▶ **TUGAS ANDA**
• a. Ketik ulang bagian teks tentang tata kelola korporat mulai dari "Proposisi kepemilikan pihak" sampai dengan "peusahaan-perusahaan tersebut.".
• b. Tuliskan lanjutan teks tentang tata kelola korporat setelah kalimat terakhirnya.

▶ **TEKS SUMBER**
--------
BAB
I
PENDAHULUAN
1.
LATAR BELAKANG
Tata kelola korporat menjadi menarik perhatian karena
banyak para ahli yang berpendapat bahwa kelemahan dalam tata kelola korporat
merupakan salah satu sumber utama kerawanan ekonomi yang menyebabkan buruknya perekonomian
beberapa Negara Asia yang terkena krisis financial pada tahun 1997 dan 1998.
Proposisi kepemilikan pihak publik untuk
perusahaan-perusahaan yang listed di Bursa Efek Jakarta (BEJ) masih sangan
terbatas, yang pada tahun 1997 hanya sekitar 29,7%. Hal ini berarti bahwa para
pendiri perusahaan-perusahaan tersebu masih menjadi pemegang saham pengendali.
Secara umum fenomena adanya pemegang saham pengendali dan pemegang saham
minoritas (yang dapat menimbulkan agency problems) dijumpai disebagian besar
peusahaan-perusahaan tersebut.
--------
Entri Data
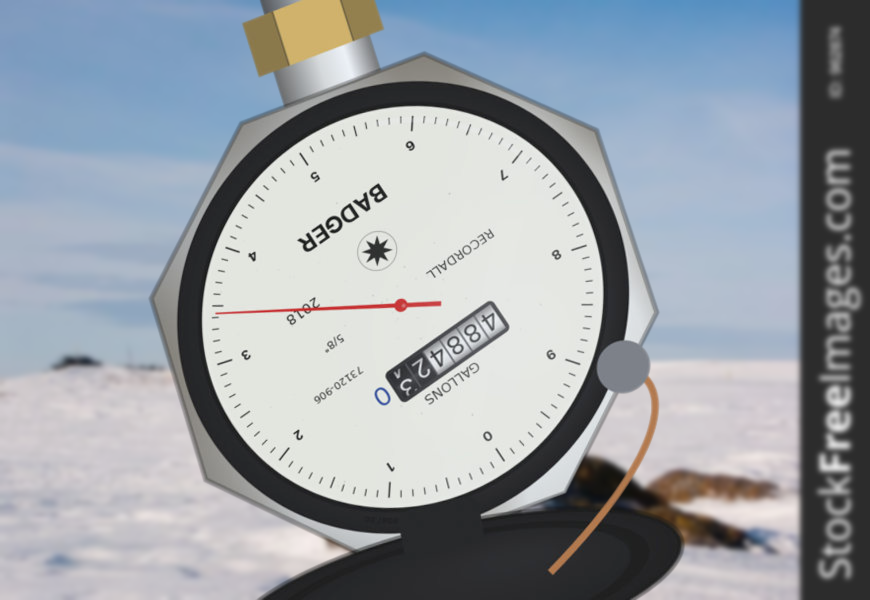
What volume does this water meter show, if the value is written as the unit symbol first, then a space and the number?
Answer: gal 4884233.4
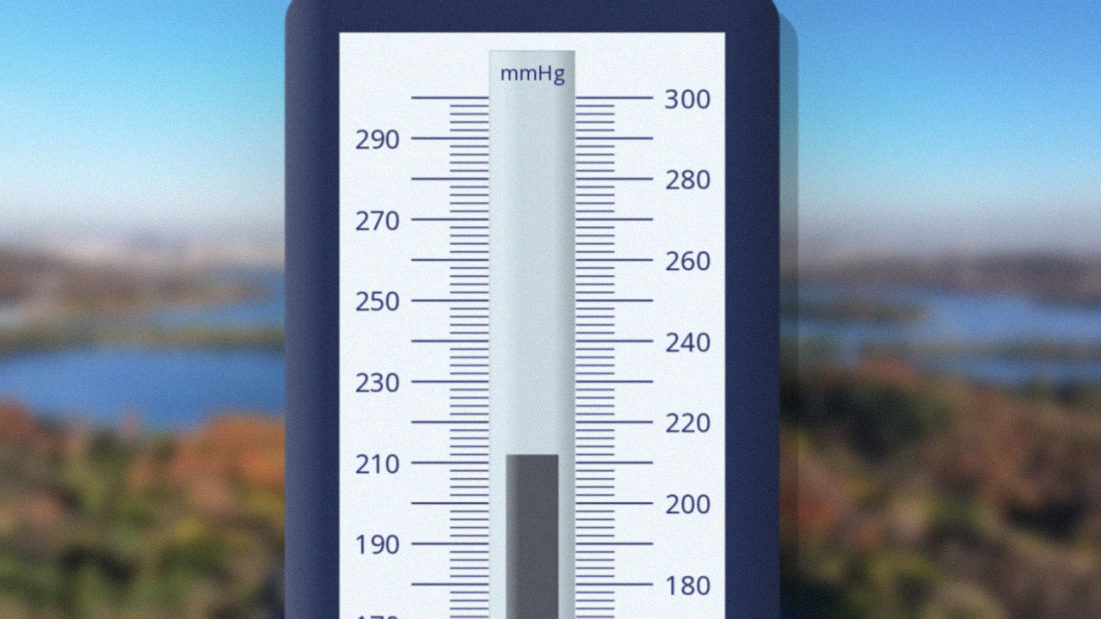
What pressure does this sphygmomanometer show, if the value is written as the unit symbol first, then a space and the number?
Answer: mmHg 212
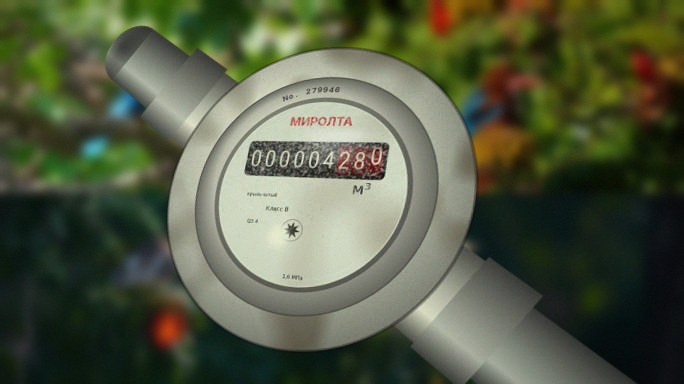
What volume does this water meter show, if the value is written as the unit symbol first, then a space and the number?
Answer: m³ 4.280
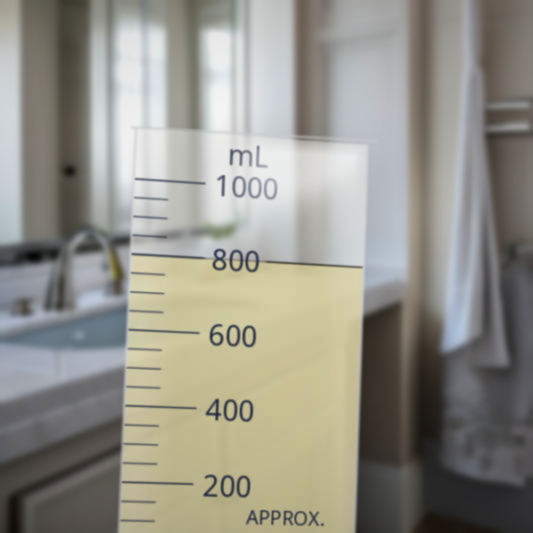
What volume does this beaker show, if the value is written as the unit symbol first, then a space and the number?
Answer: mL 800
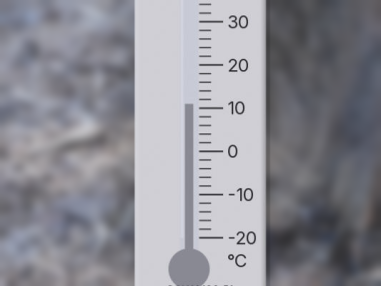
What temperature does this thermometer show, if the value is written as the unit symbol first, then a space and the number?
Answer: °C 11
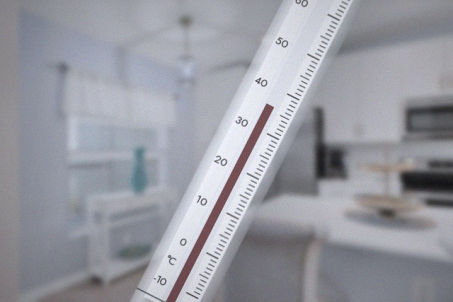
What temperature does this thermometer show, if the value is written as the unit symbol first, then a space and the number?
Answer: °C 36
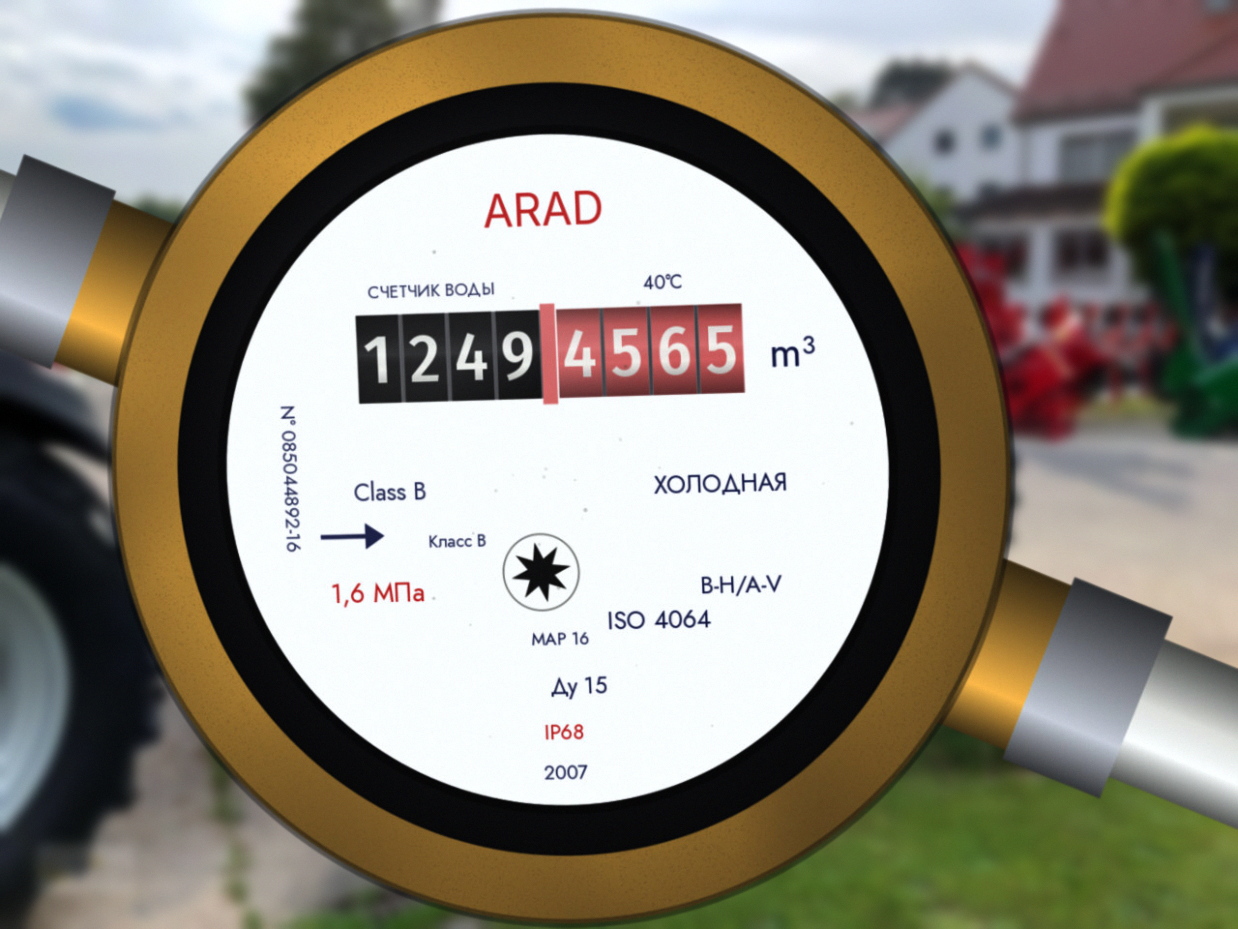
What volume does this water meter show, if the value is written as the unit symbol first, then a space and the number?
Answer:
--------
▶ **JAWABAN DIBERIKAN**
• a.
Proposisi kepemilikan pihak publik untuk
perusahaan-perusahaan yang listed di Bursa Efek Jakarta (BEJ) masih sangan
terbatas, yang pada tahun 1997 hanya sekitar 29,7%. Hal ini berarti bahwa para
pendiri perusahaan-perusahaan tersebu masih menjadi pemegang saham pengendali.
Secara umum fenomena adanya pemegang saham pengendali dan pemegang saham
minoritas (yang dapat menimbulkan agency problems) dijumpai disebagian besar
peusahaan-perusahaan tersebut.

• b.
Dalam konteks administrasi pemerintah, fokus analisis tata kelola adalah perdebatan
mengenai keterbatasan pengendalian oleh pemerintah (Kuncoro, 2004).
Berdasarkan kajian-kajian tersebut di atas, maka penulis
ingin mengetahui lebih jauh tentang tata kelola korporat yang baik.
2.
RUMUSAN MASALAH
Berdasarkan latar belakang yang dikemukakan di atas, maka
masalah yang akan dibahas dalam makalah ini, yaitu sebagai berikut:
·
Apa yang dimaksud dengan tata kelola
(Governance)?
·
Bagaiamana tentang tata kelola yang kuat dan yang lemah?
·
Bagaimana analisis berbasis biaya
transaksi?
·
Bagaimana tata kelola korporat di lingkungan BUMN?
·
Bagaimana tata kelola di era otonomi
daerah?
·
Apa penyebab kegagalan tata kelola?
3.
TUJUAN DAN MANFAAT PENULISAN
Berdasarkan permasalahan di atas, maka tujuan dan
manfaat dari penulisan makalah ini,
yaitu sebagai berikut:
·
Menjelaskan apa yang dimaksud dengan
tata kelola (Governance)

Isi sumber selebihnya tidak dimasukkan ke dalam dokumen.